Vancouver, British Columbia–(Newsfile Corp. – October 2, 2020) – DC Acquisition Corp. (TSXV: DCA) (the “Company“) is pleased to announce that the TSXV Venture Exchange (“TSXV“) has conditionally approved the proposed business combination with Kiaro Brands Inc. (“Kiaro“) by way of a three-cornered amalgamation which will constitute the qualifying transaction of the Company (the “Qualifying Transaction“), and that it has filed a filing statement in respect of the Qualifying Transaction dated effective September 29, 2020.
Assuming all conditions to closing are satisfied, the Company and Kiaro anticipate to close the Qualifying Transaction on or about October 15, 2020. In due course, the parties will issue a further press release announcing the closing of the Qualifying Transaction and the date on which the common shares of the Company will resume trading.

Task to complete: Pick up the DC Acquisition Corp. press release above after its last sentence and carry it forward.

Provided material:
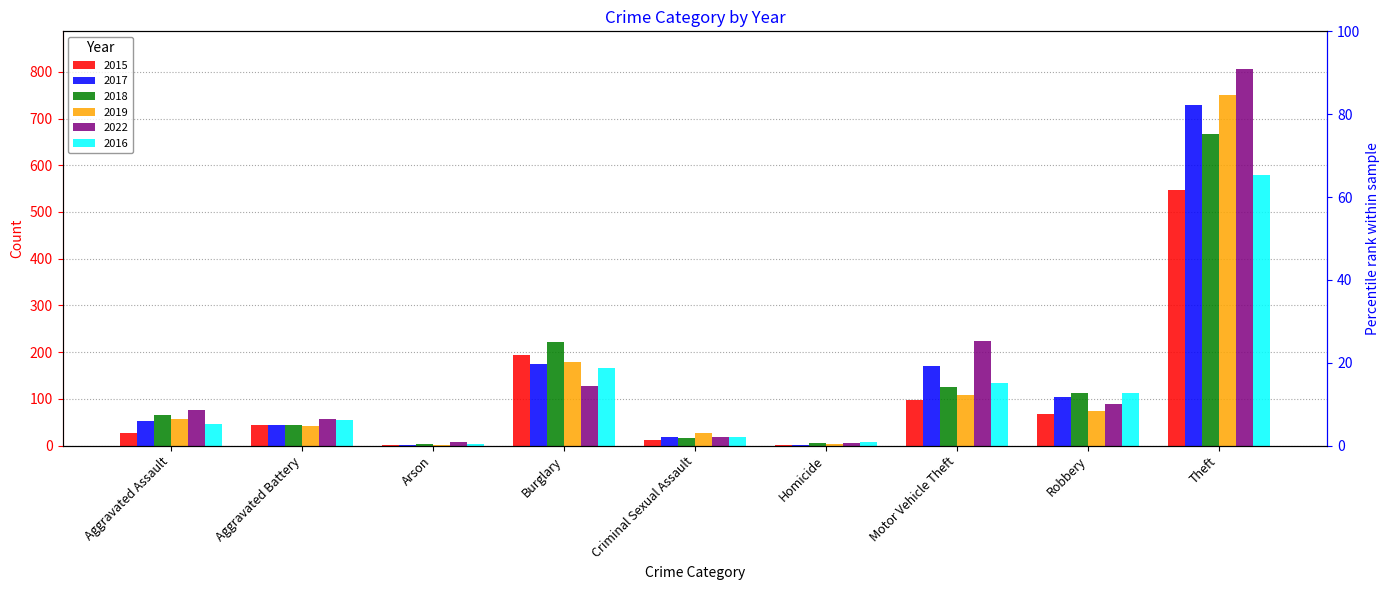

List the labels in order of 2022 value, largest first.

Theft, Motor Vehicle Theft, Burglary, Robbery, Aggravated Assault, Aggravated Battery, Criminal Sexual Assault, Arson, Homicide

Result of this exercise:
In connection with the Qualifying Transaction, and prior thereto, the Company will change its name to “Kiaro Holdings Corp.” and consolidate its outstanding share capital on the basis of 1.7142857143 (old) common shares for 1 (new) common share.
The Qualifying Transaction is not a “Non-Arm’s Length Transaction” (as defined in the Policies of the TSXV), and as such shareholder approval is not required for the Qualifying Transaction under the Policies of the TSXV.
Trading in the common shares of the Company is presently halted and will remain halted until completion of the Qualifying Transaction.
Completion of the Qualifying Transaction is subject to a number of conditions and there can be no assurance that the Qualifying Transaction will be completed as proposed or at all.
For further information, please refer to the Filing Statement posted to the Company’s issuer profile on SEDAR at www.sedar.com, as well as the press releases of the Company dated May 12, 2020 and July 14, 2020.
Information About Kiaro
Kiaro Brands Inc. is the resulting company of an amalgamation under the Business Corporations Act (British Columbia) of Aura Cannabis Inc. and Elora Capital Ltd. on September 9, 2019.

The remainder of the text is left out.